Work order
The required output is the exact run of lines below that opens at the line with "table_cell [427, 718, 594, 783]" and closes at the line with "table_cell [763, 671, 915, 717]".

Document structure recognition data:
=== Begin Enclosure ===
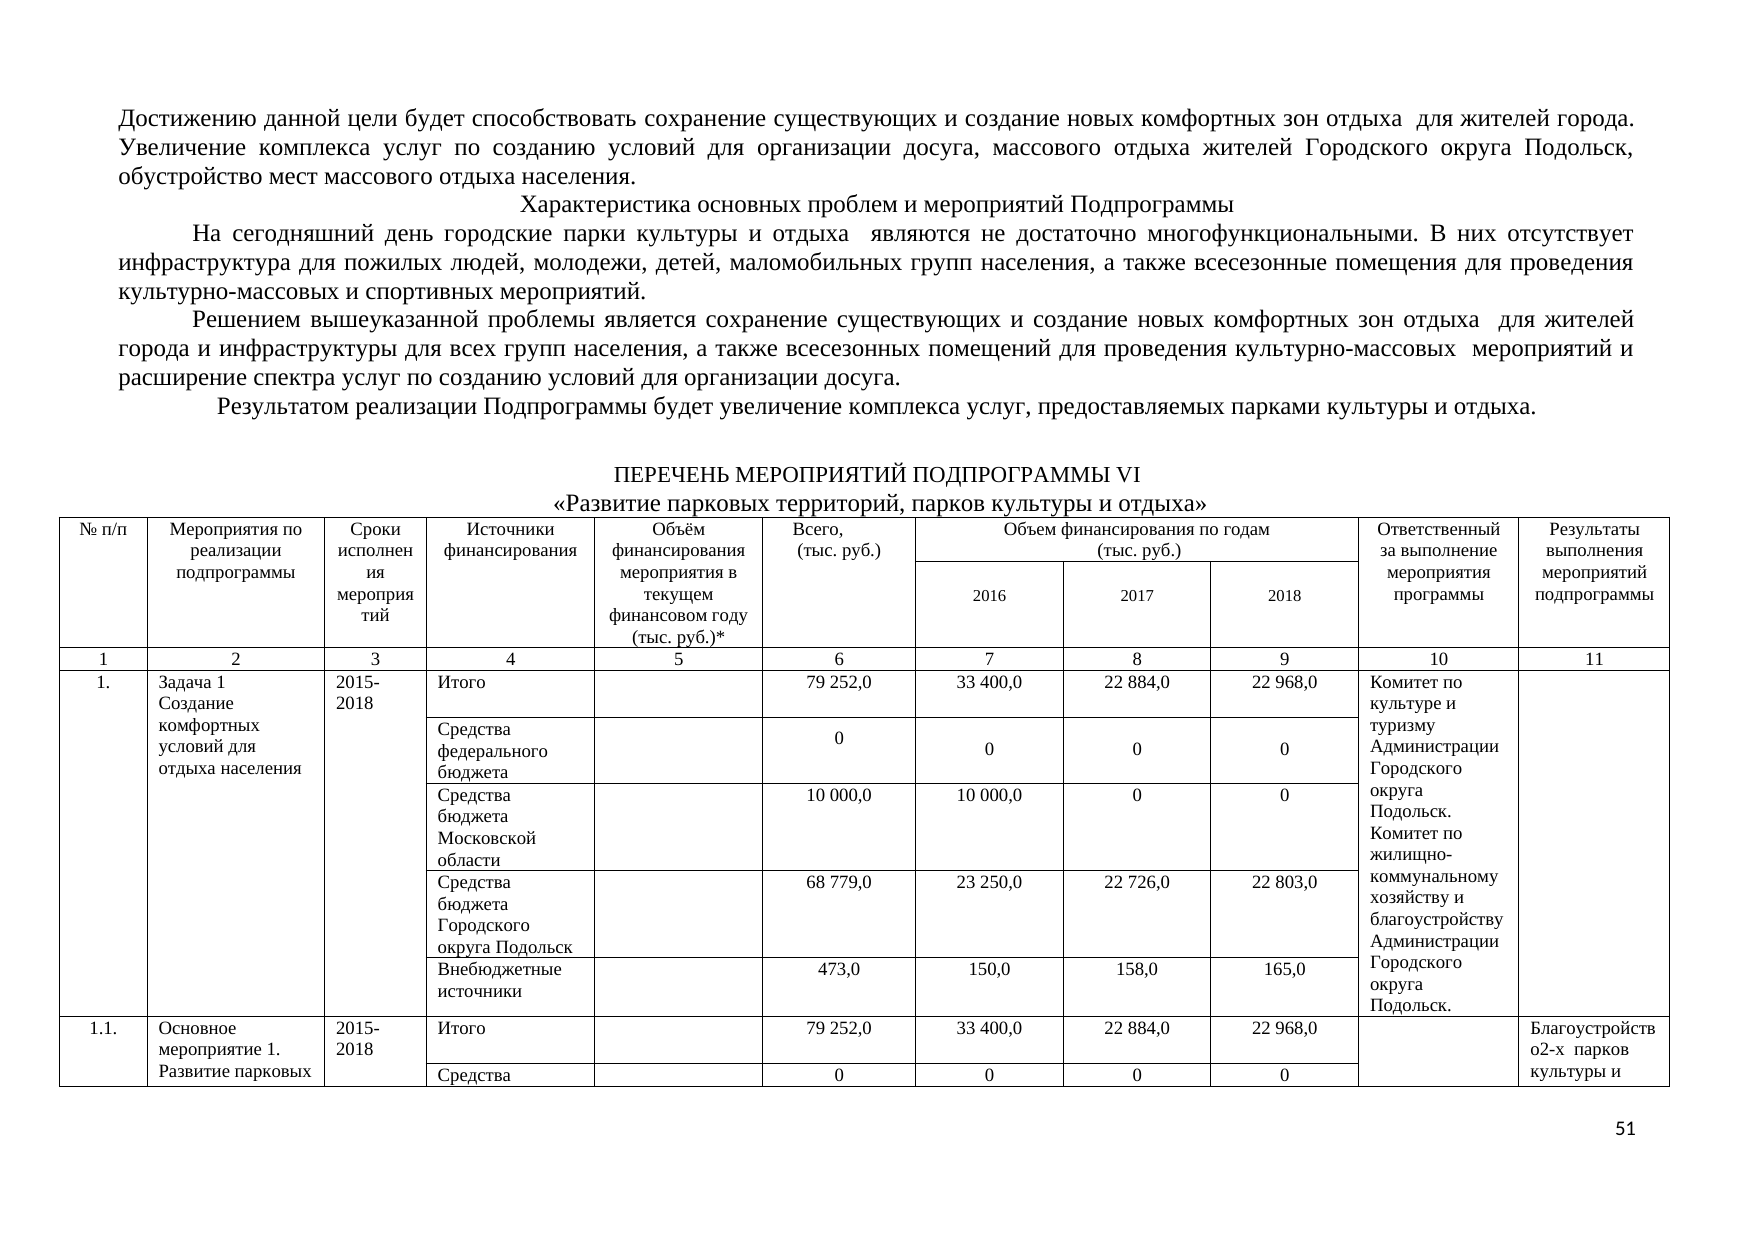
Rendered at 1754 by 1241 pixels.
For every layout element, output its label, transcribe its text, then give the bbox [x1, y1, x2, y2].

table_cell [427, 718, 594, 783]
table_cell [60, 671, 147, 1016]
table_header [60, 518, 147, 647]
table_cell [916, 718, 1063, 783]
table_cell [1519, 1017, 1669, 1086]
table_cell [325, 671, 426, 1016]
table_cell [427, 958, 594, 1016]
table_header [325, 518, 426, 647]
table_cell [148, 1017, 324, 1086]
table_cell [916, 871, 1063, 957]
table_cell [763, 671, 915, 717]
=== End Enclosure ===
=== Begin Enclosure ===
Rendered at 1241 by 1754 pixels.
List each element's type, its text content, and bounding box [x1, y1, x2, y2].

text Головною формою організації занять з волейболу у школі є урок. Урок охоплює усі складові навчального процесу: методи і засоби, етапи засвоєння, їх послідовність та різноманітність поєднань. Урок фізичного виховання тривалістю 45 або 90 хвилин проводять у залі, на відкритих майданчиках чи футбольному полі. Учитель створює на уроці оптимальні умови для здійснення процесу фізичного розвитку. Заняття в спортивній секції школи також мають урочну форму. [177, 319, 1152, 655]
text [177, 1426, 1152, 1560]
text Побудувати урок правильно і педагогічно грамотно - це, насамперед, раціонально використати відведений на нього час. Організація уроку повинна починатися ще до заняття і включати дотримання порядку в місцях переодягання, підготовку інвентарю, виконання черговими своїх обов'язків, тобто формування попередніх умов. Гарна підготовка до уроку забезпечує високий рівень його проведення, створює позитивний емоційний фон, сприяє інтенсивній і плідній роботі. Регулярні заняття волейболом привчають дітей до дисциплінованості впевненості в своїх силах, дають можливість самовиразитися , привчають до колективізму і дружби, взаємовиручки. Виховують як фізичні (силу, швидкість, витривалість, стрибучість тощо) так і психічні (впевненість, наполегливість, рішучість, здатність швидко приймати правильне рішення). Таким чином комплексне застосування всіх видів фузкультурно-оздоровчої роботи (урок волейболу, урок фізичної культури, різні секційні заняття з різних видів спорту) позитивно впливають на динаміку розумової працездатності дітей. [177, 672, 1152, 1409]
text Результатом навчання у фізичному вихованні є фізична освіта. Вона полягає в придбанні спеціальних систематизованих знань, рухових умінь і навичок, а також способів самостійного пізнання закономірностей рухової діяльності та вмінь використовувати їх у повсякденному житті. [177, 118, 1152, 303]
=== End Enclosure ===
=== Begin Enclosure ===
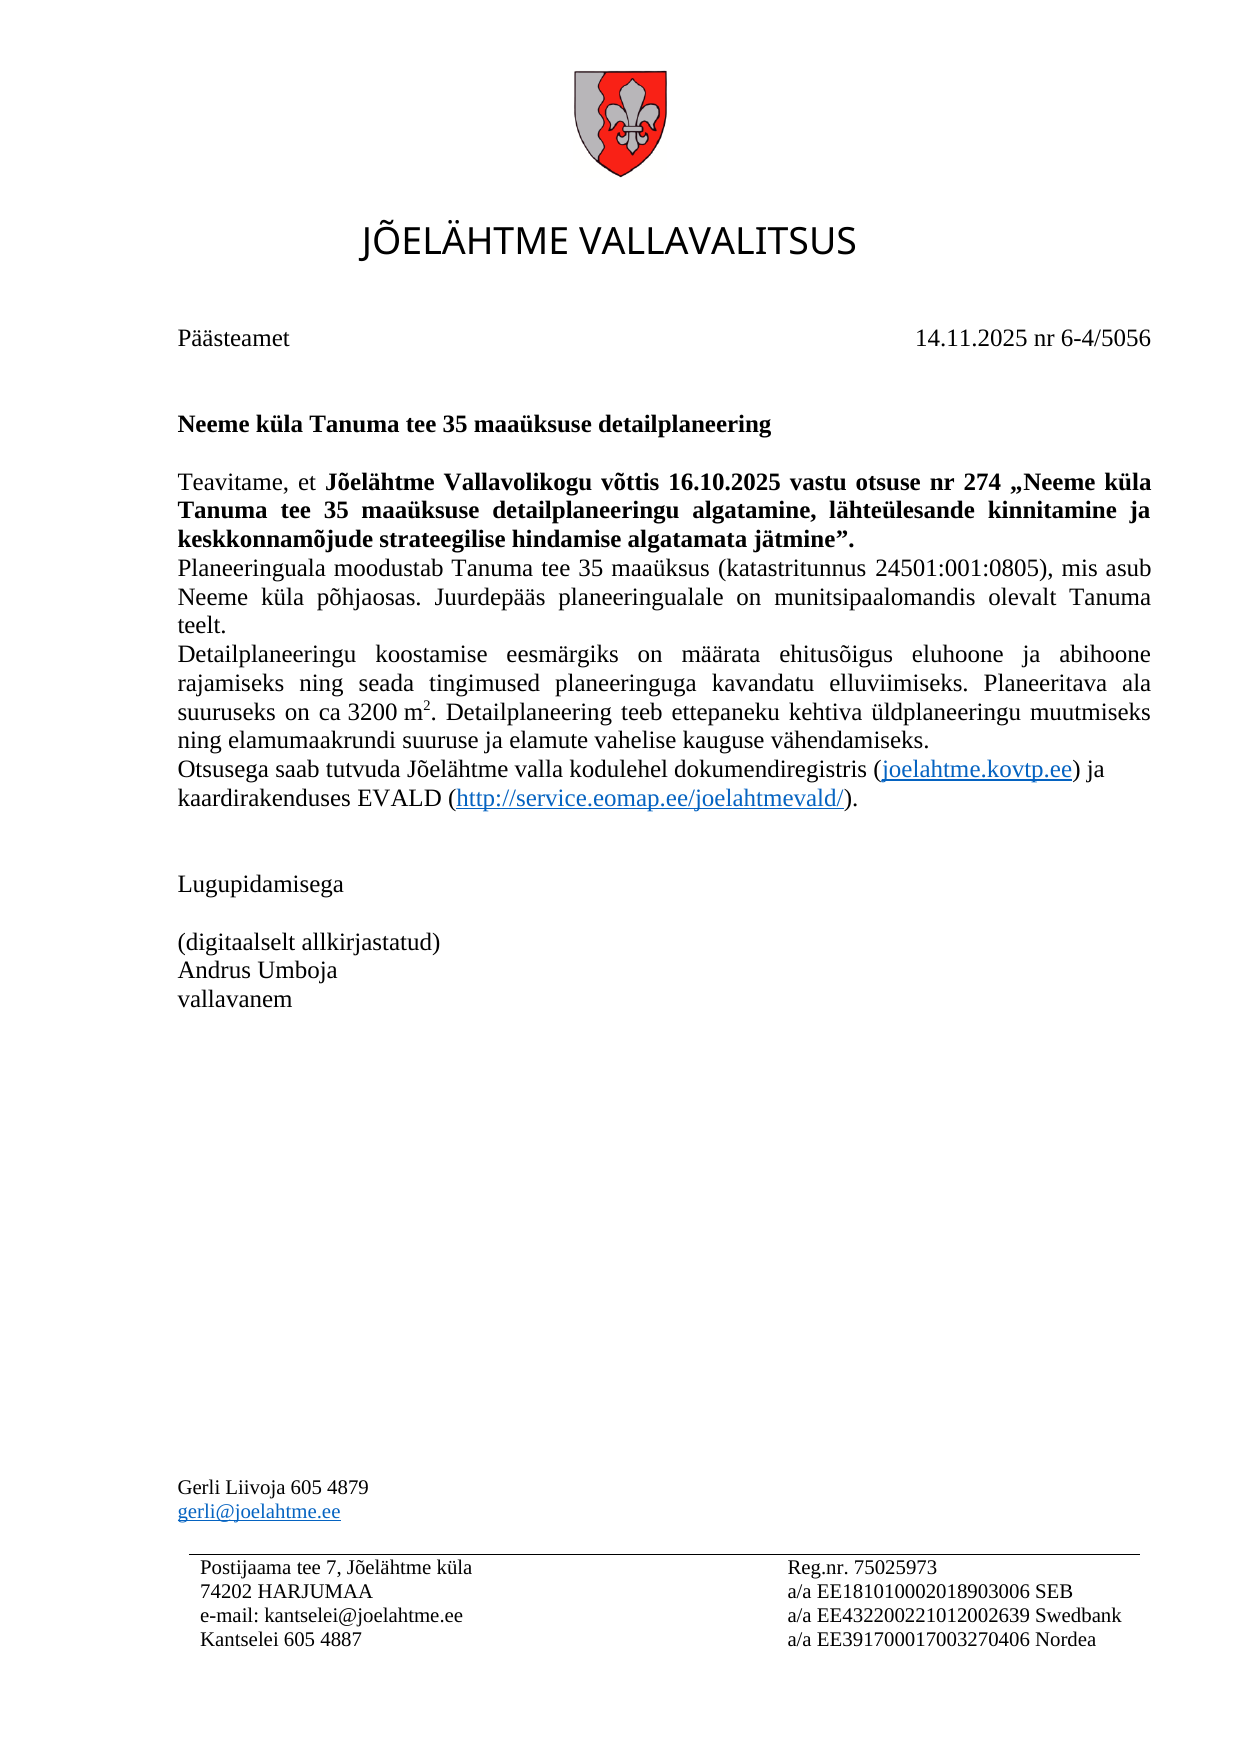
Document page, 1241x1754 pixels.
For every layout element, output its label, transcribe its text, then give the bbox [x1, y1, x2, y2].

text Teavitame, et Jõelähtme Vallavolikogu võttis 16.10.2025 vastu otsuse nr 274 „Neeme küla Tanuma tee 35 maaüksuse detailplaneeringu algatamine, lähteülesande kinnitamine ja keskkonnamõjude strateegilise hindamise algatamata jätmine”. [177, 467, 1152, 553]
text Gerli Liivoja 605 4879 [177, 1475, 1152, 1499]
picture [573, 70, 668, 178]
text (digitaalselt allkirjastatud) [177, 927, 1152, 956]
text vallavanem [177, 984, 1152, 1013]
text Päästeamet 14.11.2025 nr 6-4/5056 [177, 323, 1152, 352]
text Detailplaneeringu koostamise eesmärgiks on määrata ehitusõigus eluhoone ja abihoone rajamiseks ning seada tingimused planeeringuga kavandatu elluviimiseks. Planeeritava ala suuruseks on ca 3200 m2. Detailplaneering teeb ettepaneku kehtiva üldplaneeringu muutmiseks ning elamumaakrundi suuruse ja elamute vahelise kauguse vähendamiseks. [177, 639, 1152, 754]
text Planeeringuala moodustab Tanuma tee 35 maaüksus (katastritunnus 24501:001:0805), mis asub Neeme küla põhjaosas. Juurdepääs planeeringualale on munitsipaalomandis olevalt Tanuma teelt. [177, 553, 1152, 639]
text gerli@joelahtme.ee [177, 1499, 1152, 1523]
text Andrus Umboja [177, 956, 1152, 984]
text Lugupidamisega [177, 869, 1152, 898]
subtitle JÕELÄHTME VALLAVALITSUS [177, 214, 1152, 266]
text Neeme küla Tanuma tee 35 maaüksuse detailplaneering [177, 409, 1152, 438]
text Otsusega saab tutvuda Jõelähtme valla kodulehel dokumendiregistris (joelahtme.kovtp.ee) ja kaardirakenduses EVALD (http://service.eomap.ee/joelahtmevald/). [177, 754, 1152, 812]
=== End Enclosure ===
Reply
table_cell [427, 718, 594, 783]
table_cell [60, 671, 147, 1016]
table_header [60, 518, 147, 647]
table_cell [916, 718, 1063, 783]
table_cell [1519, 1017, 1669, 1086]
table_cell [325, 671, 426, 1016]
table_cell [427, 958, 594, 1016]
table_header [325, 518, 426, 647]
table_cell [148, 1017, 324, 1086]
table_cell [916, 871, 1063, 957]
table_cell [763, 671, 915, 717]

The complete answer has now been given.